What is richly abusive, indecipherable, both a Germanic and a Romance language, and has at least 8 names? We invite you to discover this not-quite-forgotten Belgian language.
For a dialect that so few people speak, it has more names than a Spanish countess: Marols, Marollien, Bruxellois, Brusselse Sproek, brusseler, brusseleir, brusselair, or brusseleer. It has almost died out but recently there have been attempts at reviving it. In the Marolles district you can still hear some folk, mostly elderly people, speaking Marollian.
A Flemish dialect
It is a Flemish (Brabançon) dialect but mixed with either French or Spanish or both—the Spanish inherited what was then “the Southern Netherlands” from the Hapsburgs after the Eighty Years War with the Dutch (1568–1648) and held it until 1714.
In 1953, Wallonian-born writer Jacques Pohl — who considered himself “a Wallonian immigrant in Brussels” — stated: “Marollien, however, is exceptional if not unique, because it is a double language.
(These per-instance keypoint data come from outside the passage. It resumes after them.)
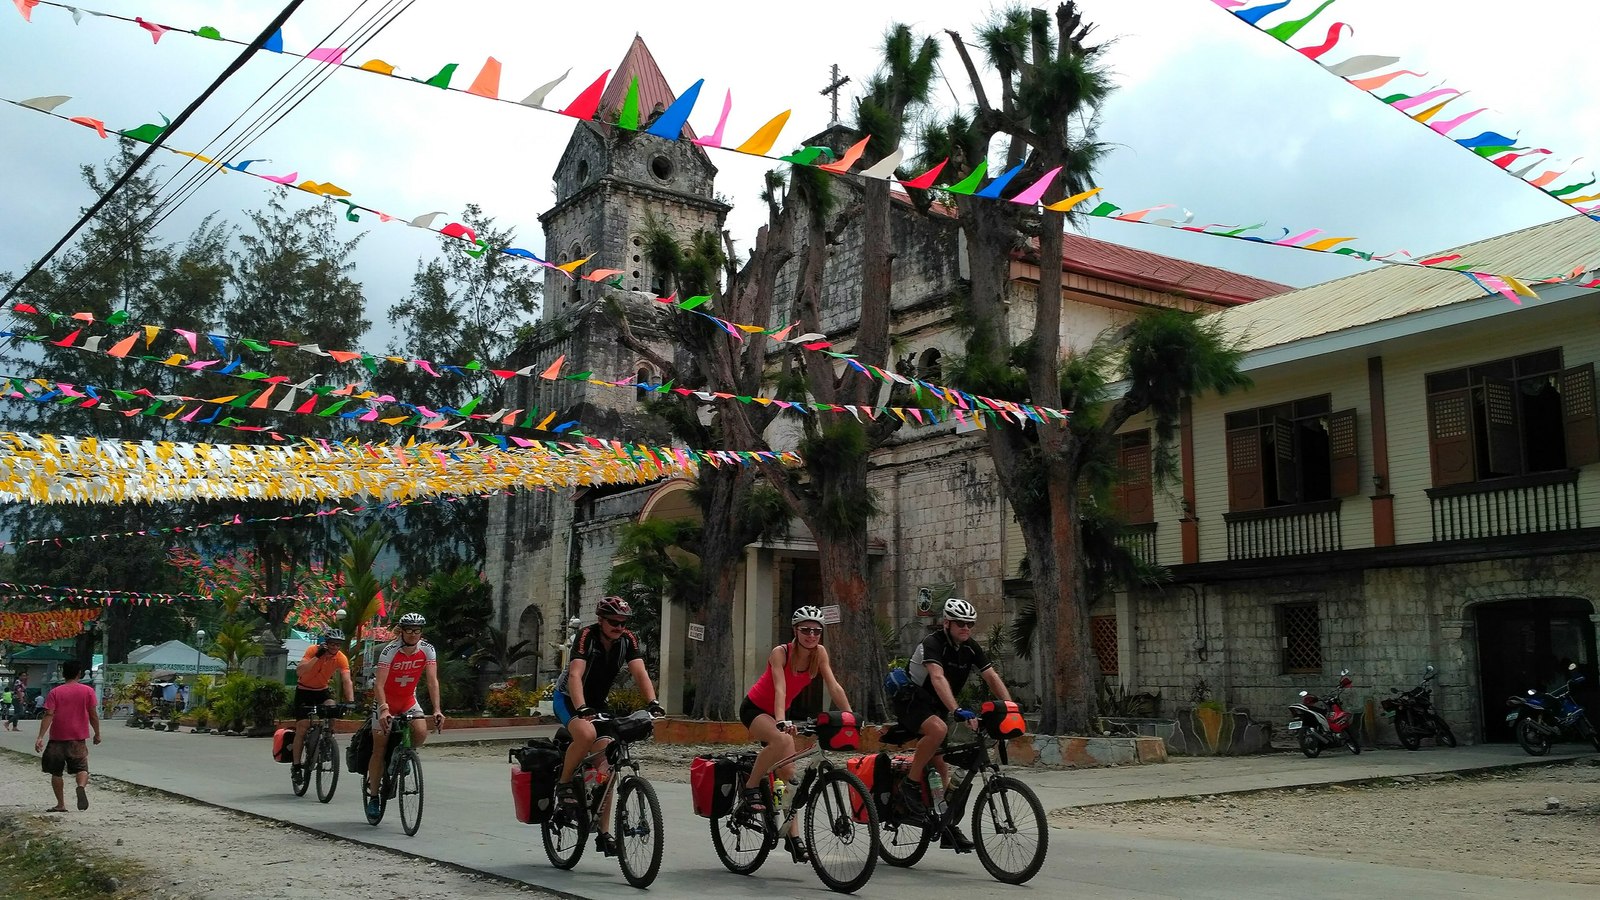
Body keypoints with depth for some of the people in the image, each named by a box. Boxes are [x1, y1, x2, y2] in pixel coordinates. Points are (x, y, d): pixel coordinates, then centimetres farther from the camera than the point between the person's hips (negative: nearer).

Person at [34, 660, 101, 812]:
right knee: (82, 768, 6)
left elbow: (49, 715, -10)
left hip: (57, 738, 0)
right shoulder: (88, 691, 0)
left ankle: (61, 805, 12)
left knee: (56, 772, 13)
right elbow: (93, 715, 0)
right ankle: (82, 786, -26)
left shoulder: (55, 692, -1)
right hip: (78, 738, 0)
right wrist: (97, 734, 11)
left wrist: (40, 737, -12)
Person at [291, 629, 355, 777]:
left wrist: (351, 701, -40)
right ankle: (296, 765, 1)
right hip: (304, 691, -2)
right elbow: (299, 672, -36)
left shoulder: (341, 658, -17)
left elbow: (346, 680, -26)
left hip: (322, 690, 2)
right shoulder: (313, 650, -23)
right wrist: (317, 656, -44)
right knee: (302, 727, -9)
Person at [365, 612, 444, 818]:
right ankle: (373, 796, 6)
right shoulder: (390, 651, -24)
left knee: (421, 732, -23)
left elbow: (432, 681, -17)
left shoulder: (427, 650, -15)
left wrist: (437, 710, -28)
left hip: (408, 699, 3)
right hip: (386, 700, -3)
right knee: (380, 749, -5)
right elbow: (379, 685, -30)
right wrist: (384, 710, -44)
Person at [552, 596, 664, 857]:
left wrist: (652, 703, -38)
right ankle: (564, 783, -10)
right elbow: (575, 675, -36)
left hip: (598, 702, 5)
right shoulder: (587, 635, -25)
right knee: (586, 734, -37)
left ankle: (602, 833, -1)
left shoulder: (628, 640, -11)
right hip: (568, 698, -5)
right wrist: (581, 708, -51)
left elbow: (640, 673, -22)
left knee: (605, 761, -7)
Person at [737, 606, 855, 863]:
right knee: (781, 739, -37)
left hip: (779, 711, 6)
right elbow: (779, 688, -36)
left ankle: (793, 838, 7)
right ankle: (750, 790, -19)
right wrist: (782, 721, -51)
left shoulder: (819, 653, -10)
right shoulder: (780, 653, -25)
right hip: (754, 708, -6)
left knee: (788, 774, 0)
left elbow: (834, 686, -14)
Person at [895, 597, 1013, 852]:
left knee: (941, 767, 3)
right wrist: (957, 710, -53)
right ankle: (911, 784, -21)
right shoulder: (932, 644, -23)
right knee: (938, 729, -37)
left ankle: (948, 829, 10)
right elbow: (938, 678, -39)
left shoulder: (971, 648, 0)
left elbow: (992, 677, -5)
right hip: (912, 702, -7)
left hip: (936, 707, 7)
In fact it is not between the Germanic and romance languages, it is both.”
Its peculiarity is that it’s mostly employed to deliver abuse—but in the most friendly manner, of course. Frommer’s Brussels and Bruges Day by Day says Marollian is “…totally indecipherable to the foreigner (which covers everyone not born in the Marolles) which is probably a good thing as it is richly abusive.”
Marollian in Tintin
Tintin author Hergé used many Marollian terms in his books (basing his fictional language Syldavian on it) and a Brussels puppet theatre (Le Théâtre Royal de Toone) still performs plays in the dialect.
The worst thing you can call someone in Marollian is schieven architek (twisted architect), dating back to the destruction of houses to make way for the construction of the Palais de Justice which was begun in 1866. It is said that a Marollian witch put a curse on architect Joseph Poelaert, who appeared to be driven mad by the project and died suddenly before his work was done.